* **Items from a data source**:
↓

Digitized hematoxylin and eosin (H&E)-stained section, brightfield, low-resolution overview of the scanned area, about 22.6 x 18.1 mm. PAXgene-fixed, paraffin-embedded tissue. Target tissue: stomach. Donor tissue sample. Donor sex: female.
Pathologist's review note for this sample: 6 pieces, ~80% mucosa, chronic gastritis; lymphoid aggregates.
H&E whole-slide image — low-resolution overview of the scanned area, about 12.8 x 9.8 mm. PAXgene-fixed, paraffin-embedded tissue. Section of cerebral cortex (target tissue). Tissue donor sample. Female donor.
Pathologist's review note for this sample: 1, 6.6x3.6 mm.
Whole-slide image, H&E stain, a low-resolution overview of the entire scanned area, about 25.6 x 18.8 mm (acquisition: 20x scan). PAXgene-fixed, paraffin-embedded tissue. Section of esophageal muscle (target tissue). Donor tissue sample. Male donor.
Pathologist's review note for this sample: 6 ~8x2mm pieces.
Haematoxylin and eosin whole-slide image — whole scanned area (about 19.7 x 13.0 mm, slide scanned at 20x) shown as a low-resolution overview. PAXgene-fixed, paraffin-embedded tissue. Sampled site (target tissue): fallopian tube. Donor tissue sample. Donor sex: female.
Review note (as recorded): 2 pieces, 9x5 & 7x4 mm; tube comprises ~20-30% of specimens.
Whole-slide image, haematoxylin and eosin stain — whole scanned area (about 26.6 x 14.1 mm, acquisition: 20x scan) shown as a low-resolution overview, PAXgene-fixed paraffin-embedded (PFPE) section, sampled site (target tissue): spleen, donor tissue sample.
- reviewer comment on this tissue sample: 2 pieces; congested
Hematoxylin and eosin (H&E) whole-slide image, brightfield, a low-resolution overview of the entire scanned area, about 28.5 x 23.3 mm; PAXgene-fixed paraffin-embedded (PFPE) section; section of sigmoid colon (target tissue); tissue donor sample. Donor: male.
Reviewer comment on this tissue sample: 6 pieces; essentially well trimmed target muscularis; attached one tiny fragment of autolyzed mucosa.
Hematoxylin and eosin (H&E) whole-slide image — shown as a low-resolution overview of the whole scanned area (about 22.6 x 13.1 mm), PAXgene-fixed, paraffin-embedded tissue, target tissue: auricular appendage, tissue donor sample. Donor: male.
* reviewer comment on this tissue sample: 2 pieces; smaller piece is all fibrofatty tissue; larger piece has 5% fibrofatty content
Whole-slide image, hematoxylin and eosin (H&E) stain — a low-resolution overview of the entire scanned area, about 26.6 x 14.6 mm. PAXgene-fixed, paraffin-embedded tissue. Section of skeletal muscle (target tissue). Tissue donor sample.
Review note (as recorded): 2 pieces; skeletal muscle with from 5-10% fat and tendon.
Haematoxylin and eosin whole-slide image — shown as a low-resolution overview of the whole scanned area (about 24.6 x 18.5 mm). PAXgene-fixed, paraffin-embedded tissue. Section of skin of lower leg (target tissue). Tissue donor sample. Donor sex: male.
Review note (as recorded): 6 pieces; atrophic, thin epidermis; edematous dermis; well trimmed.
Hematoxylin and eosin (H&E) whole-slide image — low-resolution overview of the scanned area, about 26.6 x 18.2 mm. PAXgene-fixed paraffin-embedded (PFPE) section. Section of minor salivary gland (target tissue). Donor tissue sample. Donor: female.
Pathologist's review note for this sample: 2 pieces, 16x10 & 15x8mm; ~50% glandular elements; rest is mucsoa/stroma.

↑

* **TASK ITEM**: Tell how many lines of the data include the word "entire", without any other words.

* **WRITTEN ANSWER**: 3